Overview Edit

The Open Context project aims to demonstrate a practical, open-access, web-based method for organizing, sharing, and enhancing research on archaeological data. Open Context is an open sourced project built with commonplace open sourced web technologies, including PHP ([1]), MySQL ([2]), and Dojo Ajax ([3]). The project has been funded by the William and Flora Hewlett Foundation ([4]), and has recently won additional funding from the US National Endowment for the Humanities. All Open Context content is licensed with Creative Commons ([5]) copyright licenses.

Most humanities collection managers have little capacity to develop their own customized, web-accessible database solutions. Because Open Context can accommodate multiple project and collections datasets, it significantly reduces the costs of data dissemination. Open Context provides a common portal for browsing, simple “Google-like” searches, complex Boolean queries, data summary, data export, and tagging of several pooled datasets. The latter range from archaeological field projects to geological science and zooarchaeological datasets. Open Context also provides access to museum reference collections to help facilitate the identification and comparison of specimens recovered in current field projects.

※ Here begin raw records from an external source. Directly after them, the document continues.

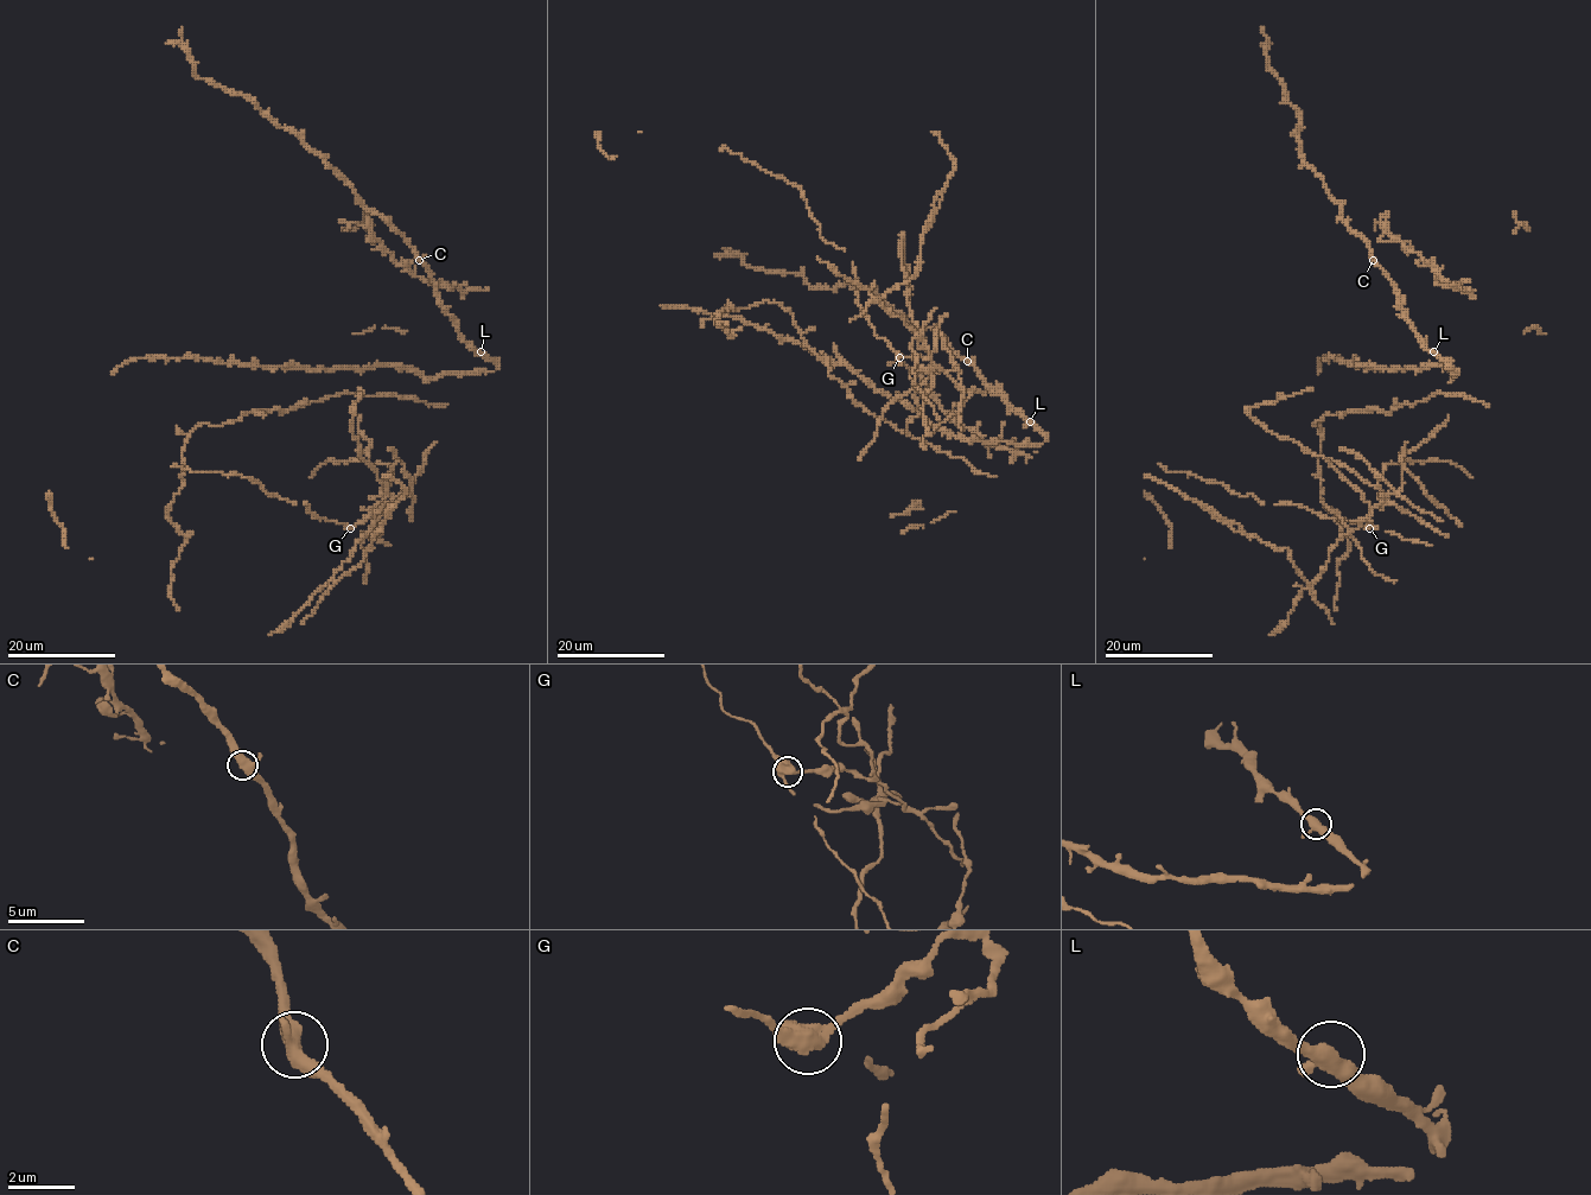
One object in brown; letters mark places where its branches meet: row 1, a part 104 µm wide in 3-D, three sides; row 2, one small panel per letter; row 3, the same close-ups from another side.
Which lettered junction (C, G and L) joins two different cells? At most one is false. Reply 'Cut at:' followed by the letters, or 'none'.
Cut at: G

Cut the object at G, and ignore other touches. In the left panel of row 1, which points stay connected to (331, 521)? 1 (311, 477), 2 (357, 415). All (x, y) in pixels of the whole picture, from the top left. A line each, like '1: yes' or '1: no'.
1: no
2: no

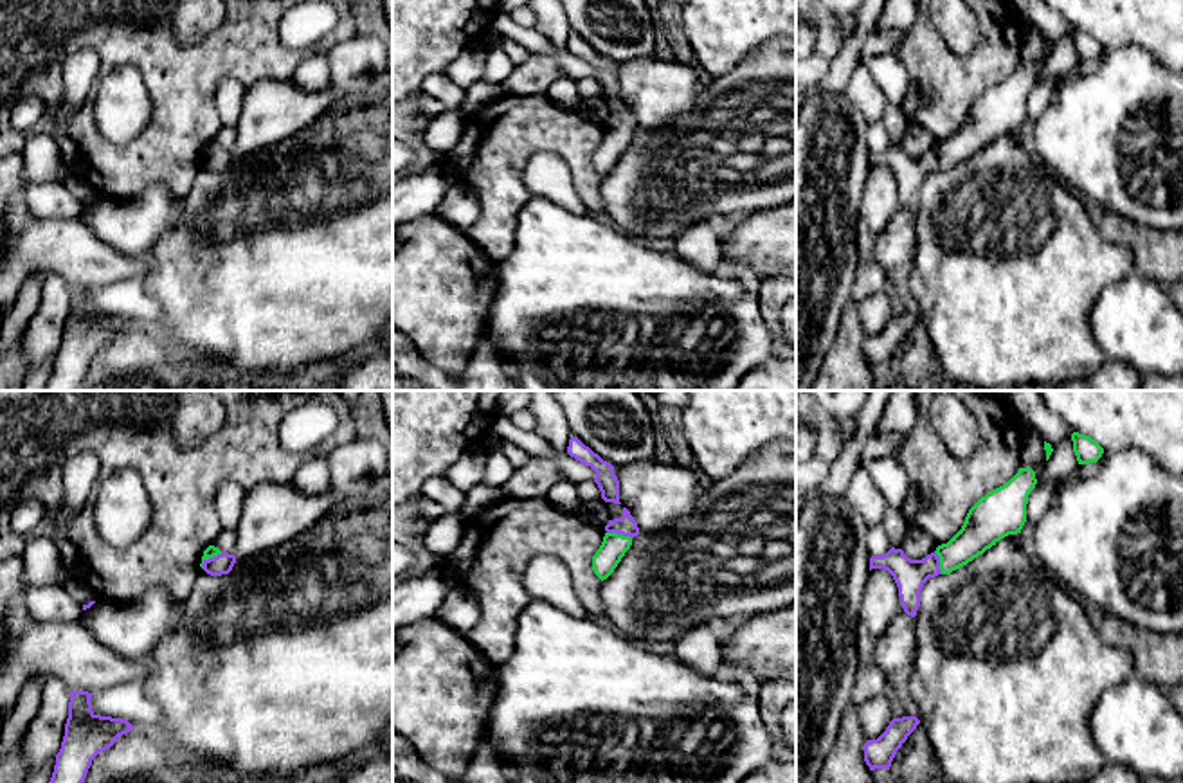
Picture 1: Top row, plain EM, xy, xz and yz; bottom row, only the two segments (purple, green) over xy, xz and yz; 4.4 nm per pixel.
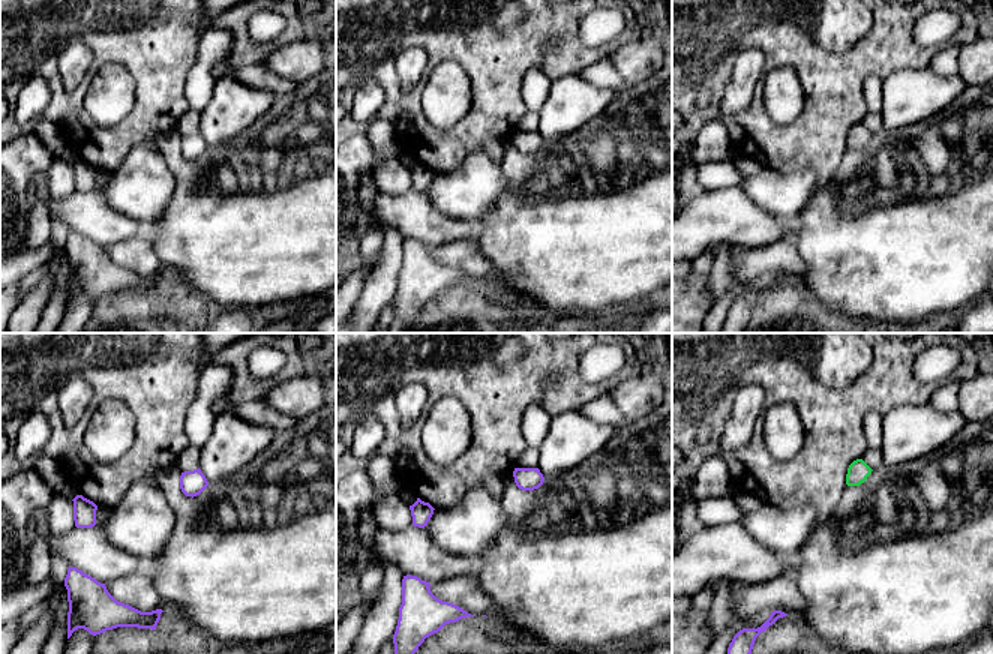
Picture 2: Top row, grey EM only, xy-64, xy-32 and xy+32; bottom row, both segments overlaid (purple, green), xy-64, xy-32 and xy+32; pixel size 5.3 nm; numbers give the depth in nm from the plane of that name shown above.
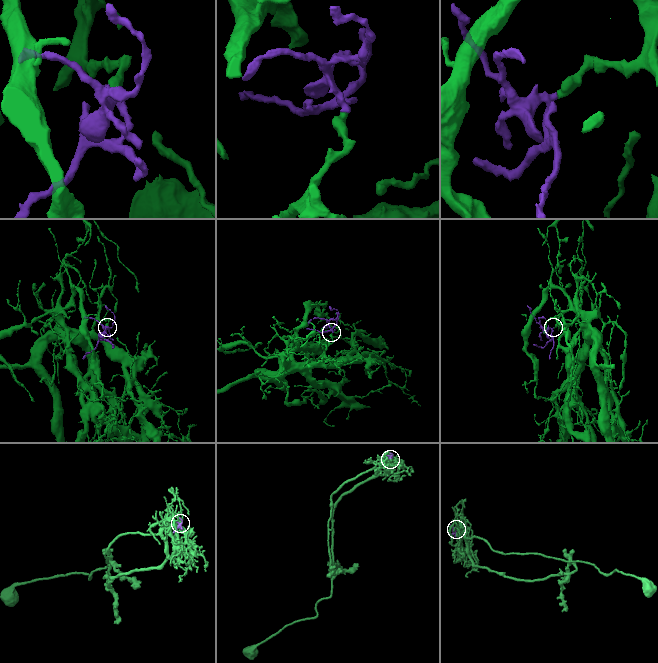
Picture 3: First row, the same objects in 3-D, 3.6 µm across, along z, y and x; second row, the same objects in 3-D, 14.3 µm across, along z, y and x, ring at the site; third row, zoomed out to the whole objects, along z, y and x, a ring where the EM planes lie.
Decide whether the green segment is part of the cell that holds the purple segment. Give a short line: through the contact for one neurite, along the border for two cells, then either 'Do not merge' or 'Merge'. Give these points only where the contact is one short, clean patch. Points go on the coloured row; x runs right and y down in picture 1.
Line: xy (222, 564), (211, 558), (211, 551). Merge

The largest and most significant single dataset now served by Open Context includes some fifteen years of excavation documentation and artifact analysis from the Brown University excavations at the Great Temple of Nabataean Petra (a UNESCO World Heritage Site). Several more collections will be added to Open Context shortly, most notably an NEH-funded initiative to publish UC Berkeley excavations at Nineveh (a major ancient Assyrian urban center in northern Iraq).

This flexibility stems from over 20 years of development and field-testing of database designs by David Schloen, lead of the University of Chicago OCHRE(“Online Cultural Heritage Research Environment”) system. While OCHRE provides sophisticated data management tools targeted for active research projects, Open Context uses a subset of the OCHRE data structure (ArchaeoML) to support streamlined, web-based access and community organization of diverse cultural heritage content. Schloen designed the ArchaeoML schemas to accommodate cultural heritage datasets without imposing predetermined standard vocabularies or recording systems.Overly rigid predetermined standards may inhibit innovation in research design and poorly accommodate “legacy” datasets.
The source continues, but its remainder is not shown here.